[Task directions] In the data below, count how many lines contain "Werkgelegenheid" and give that number by itself.
----- Dataset content
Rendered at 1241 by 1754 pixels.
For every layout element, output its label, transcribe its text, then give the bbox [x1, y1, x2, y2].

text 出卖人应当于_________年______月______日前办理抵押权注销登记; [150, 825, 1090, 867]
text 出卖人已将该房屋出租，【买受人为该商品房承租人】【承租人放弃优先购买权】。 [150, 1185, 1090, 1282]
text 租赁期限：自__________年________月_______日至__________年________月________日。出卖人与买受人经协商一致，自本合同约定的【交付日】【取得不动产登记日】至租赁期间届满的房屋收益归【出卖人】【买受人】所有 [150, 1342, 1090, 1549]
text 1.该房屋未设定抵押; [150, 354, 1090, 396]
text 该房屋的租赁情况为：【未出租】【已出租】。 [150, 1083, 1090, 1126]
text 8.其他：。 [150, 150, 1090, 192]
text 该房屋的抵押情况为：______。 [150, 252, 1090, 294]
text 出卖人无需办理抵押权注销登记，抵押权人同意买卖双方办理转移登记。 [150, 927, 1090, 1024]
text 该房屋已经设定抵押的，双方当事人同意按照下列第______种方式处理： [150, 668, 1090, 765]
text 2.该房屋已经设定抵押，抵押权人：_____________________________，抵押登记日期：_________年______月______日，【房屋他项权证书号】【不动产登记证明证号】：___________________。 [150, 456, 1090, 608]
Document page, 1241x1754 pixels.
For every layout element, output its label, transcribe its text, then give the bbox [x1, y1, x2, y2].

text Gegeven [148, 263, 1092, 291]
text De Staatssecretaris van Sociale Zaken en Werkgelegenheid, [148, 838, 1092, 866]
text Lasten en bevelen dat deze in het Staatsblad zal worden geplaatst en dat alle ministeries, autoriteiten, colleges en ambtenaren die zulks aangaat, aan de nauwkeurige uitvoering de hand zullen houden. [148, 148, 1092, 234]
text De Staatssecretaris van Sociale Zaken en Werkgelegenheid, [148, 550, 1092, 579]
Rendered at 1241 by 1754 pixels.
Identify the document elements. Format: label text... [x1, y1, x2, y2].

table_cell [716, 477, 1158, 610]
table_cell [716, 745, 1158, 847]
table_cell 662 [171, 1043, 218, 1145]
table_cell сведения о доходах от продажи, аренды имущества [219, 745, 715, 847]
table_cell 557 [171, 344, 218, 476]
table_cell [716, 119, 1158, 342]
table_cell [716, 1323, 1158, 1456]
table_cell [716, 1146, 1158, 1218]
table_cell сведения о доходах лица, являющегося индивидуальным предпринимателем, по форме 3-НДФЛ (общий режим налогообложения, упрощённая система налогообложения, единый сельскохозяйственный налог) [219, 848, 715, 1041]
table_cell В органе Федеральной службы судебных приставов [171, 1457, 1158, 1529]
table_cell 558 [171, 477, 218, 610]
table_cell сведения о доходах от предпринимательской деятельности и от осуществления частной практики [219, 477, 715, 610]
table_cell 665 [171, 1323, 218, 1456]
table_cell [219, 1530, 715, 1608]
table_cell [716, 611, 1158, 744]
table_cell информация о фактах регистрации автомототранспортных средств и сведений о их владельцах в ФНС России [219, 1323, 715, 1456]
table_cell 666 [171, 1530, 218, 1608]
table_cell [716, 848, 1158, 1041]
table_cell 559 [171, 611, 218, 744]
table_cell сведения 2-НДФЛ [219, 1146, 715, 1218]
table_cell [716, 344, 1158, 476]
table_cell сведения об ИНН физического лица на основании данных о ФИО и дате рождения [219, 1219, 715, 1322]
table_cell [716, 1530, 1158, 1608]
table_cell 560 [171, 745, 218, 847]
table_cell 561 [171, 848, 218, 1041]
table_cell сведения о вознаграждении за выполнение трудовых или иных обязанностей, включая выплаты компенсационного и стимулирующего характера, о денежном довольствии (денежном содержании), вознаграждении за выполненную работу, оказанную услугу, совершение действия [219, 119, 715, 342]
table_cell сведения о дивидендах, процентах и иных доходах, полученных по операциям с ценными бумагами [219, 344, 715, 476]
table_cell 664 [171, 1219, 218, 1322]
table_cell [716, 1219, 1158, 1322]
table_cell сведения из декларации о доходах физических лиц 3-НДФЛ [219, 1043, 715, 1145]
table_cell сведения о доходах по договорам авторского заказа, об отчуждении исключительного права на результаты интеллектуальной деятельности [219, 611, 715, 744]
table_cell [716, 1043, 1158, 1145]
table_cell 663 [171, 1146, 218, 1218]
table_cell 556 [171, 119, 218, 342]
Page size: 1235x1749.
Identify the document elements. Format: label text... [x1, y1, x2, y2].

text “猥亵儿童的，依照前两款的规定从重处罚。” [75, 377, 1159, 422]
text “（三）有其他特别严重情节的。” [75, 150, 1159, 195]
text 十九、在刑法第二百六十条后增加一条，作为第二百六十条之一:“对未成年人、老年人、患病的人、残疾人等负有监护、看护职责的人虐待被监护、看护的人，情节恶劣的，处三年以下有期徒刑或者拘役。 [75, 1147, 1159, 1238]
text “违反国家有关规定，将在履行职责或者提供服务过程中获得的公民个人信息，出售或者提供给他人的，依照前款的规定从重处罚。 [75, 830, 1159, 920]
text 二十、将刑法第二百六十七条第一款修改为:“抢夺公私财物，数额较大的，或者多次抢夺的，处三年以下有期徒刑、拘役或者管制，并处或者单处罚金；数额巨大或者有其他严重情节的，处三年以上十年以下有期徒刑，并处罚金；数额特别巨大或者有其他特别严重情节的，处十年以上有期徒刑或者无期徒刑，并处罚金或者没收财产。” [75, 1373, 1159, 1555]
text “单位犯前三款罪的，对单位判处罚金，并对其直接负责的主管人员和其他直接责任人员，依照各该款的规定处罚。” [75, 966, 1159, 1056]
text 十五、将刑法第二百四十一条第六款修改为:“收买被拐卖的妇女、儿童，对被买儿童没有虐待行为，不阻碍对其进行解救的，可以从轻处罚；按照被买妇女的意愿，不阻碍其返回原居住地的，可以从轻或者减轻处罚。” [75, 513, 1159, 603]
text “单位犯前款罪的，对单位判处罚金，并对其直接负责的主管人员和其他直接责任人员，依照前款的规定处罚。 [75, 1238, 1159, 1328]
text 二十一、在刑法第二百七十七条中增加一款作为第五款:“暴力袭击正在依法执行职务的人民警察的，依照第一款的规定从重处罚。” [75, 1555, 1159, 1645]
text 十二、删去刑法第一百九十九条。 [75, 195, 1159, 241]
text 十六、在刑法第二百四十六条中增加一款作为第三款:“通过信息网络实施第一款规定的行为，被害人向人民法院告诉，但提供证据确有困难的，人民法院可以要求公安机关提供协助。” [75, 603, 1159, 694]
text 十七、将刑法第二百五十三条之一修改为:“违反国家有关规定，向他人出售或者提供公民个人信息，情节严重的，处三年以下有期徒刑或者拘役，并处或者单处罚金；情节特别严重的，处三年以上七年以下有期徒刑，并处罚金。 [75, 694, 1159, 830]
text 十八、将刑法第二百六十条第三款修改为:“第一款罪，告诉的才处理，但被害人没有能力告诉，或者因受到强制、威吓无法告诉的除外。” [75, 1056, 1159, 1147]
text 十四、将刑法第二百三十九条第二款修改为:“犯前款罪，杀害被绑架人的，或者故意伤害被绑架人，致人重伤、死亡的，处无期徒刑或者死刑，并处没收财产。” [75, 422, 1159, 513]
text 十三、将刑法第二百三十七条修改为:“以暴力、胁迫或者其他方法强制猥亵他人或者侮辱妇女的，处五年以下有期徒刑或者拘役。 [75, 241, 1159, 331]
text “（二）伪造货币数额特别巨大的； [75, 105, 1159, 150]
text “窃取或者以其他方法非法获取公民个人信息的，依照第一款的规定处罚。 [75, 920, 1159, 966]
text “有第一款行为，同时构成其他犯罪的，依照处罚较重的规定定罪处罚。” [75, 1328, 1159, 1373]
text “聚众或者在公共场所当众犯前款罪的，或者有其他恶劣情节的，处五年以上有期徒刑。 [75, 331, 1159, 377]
----------
[Written solution] 2